Using multiple inheritance to implement Entity-Component programming

Question

I've read a few articles about the Entity-Component style of programming. One of the common problems posed is how to express dependencies between components, and how components related to the same entity communicate.

It seems to me that a simple solution to this problem is to make each dependency a virtual base class of its dependant.

That way, when a component is included in an entity (via virtual inheritance), all of the dependant components are included exactly once. Additionally, all of the functionality that a component depends upon will be available in its member functions.

class C_RigidBody : public virtual C_Transform {
    public void tick(float dt);
};

class C_Explodes : public virtual C_Transform {
    public void explode();
};

class E_Grenade : public virtual C_RigidBody, public virtual C_Explodes {
    //no members
};

Is there any reason no one does this?

(I realize that multiple inheritance is usually frowned upon due to the "diamond problem," but this problem is something components have to deal with anyway. (Imagine how many components would depend on an entity's position in the game world))

Answer 1

I recently come up with the same idea with you too.

In theory I blieve that this approach is a perfect solution for Inverse of Dependency if properly applied. Otherwise you'll mess things up.

Recalling what DIP states:

• High-level modules should not depend on low-level modules. Both should depend on abstractions.

• Abstractions should not depend on details. Details should depend on abstractions.
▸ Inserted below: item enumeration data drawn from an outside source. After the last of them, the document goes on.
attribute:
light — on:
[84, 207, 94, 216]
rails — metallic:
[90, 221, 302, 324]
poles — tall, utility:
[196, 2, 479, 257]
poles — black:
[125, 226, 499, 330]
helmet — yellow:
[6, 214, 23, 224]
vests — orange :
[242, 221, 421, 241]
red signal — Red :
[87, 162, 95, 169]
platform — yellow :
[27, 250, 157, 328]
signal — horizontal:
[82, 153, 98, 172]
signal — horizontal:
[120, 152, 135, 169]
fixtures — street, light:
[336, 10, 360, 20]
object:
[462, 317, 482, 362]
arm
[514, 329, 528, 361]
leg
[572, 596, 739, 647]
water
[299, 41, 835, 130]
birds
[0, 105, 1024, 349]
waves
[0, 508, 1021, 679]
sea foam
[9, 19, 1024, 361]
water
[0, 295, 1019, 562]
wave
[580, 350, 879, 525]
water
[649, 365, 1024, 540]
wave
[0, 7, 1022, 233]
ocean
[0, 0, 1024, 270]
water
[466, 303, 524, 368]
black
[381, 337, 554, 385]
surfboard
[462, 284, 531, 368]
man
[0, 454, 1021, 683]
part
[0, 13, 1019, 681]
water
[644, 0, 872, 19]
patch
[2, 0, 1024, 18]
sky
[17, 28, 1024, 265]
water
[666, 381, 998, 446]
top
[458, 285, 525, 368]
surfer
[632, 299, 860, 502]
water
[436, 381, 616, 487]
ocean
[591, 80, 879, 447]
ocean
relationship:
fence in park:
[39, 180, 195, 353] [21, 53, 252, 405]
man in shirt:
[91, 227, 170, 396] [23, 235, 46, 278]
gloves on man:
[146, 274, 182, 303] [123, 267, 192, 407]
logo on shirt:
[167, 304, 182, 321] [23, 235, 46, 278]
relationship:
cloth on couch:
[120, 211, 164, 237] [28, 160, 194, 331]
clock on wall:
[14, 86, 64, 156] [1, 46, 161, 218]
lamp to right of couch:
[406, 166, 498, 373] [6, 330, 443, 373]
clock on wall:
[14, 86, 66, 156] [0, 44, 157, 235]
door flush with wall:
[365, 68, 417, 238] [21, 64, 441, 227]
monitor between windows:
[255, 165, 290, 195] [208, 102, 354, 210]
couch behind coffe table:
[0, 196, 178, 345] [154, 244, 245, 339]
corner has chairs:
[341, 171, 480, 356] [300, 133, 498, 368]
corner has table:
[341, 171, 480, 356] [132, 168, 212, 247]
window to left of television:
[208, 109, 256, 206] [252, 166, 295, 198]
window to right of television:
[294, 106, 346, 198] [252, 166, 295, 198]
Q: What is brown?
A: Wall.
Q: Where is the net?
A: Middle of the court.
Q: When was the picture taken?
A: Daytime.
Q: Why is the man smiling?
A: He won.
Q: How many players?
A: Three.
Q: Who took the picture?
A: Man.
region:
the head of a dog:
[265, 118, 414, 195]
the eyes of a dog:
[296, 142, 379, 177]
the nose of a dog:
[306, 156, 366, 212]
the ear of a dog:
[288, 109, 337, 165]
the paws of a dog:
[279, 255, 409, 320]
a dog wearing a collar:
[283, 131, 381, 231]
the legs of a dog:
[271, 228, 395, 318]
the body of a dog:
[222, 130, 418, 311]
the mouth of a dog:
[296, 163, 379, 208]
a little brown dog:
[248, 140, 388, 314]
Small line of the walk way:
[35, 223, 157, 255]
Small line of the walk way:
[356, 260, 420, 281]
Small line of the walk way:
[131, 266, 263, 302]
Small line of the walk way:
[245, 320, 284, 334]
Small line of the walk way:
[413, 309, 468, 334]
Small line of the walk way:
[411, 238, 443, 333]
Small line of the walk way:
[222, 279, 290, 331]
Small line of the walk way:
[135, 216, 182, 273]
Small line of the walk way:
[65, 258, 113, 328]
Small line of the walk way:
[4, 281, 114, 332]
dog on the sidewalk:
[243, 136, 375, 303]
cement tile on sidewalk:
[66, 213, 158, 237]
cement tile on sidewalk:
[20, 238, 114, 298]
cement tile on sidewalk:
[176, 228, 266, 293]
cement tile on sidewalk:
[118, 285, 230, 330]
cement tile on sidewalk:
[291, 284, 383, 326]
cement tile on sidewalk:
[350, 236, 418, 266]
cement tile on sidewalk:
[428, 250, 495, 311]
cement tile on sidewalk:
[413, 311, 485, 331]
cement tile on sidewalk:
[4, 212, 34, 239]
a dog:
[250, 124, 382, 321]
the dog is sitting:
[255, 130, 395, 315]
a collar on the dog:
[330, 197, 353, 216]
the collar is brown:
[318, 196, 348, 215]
See the following code example

struct IClockService
{
    virtual unsigned timestamp() = 0;
};

struct ITimingService
{
    virtual unsigned timing(std::function<void()> f) = 0;
};

struct ClockService : public virtual IClockService // public virtual means implement
{
    virtual unsigned timestamp() { return std::time(nullptr); }
};

struct TimingService : public virtual ITimingService
                     , private virtual IClockService // private virtual means dependency
{
    virtual unsigned timing(std::function<void()> f)
    {
        auto begin = timestamp();
        f();
        return timestamp() - begin;
    }
};

class Application : public ClockService
                  , public TimingService
{
};
Application a; 
unsigned runingTime = a.timing(anyFunction);

In the above example. ClockService and TiminigService are two module, they don't need to know each other but only the interface IClockService and ITimingService. And the Application composits the two modules together.

In conclusion:

• Map depend as private virtual inheritance, otherwise breaks Liskov-Subtitution Principle
• Map implements as public virtual inheritance.
• Module implementation only depends on abstraction, this is what DIP required.
• Compositing all module together via normal inheritance, if any compilation occurred, that would means there is unmet dependency or multiple-implementation for an interface.

I do only apply such idioms in my toy projects. Take it at your own risk.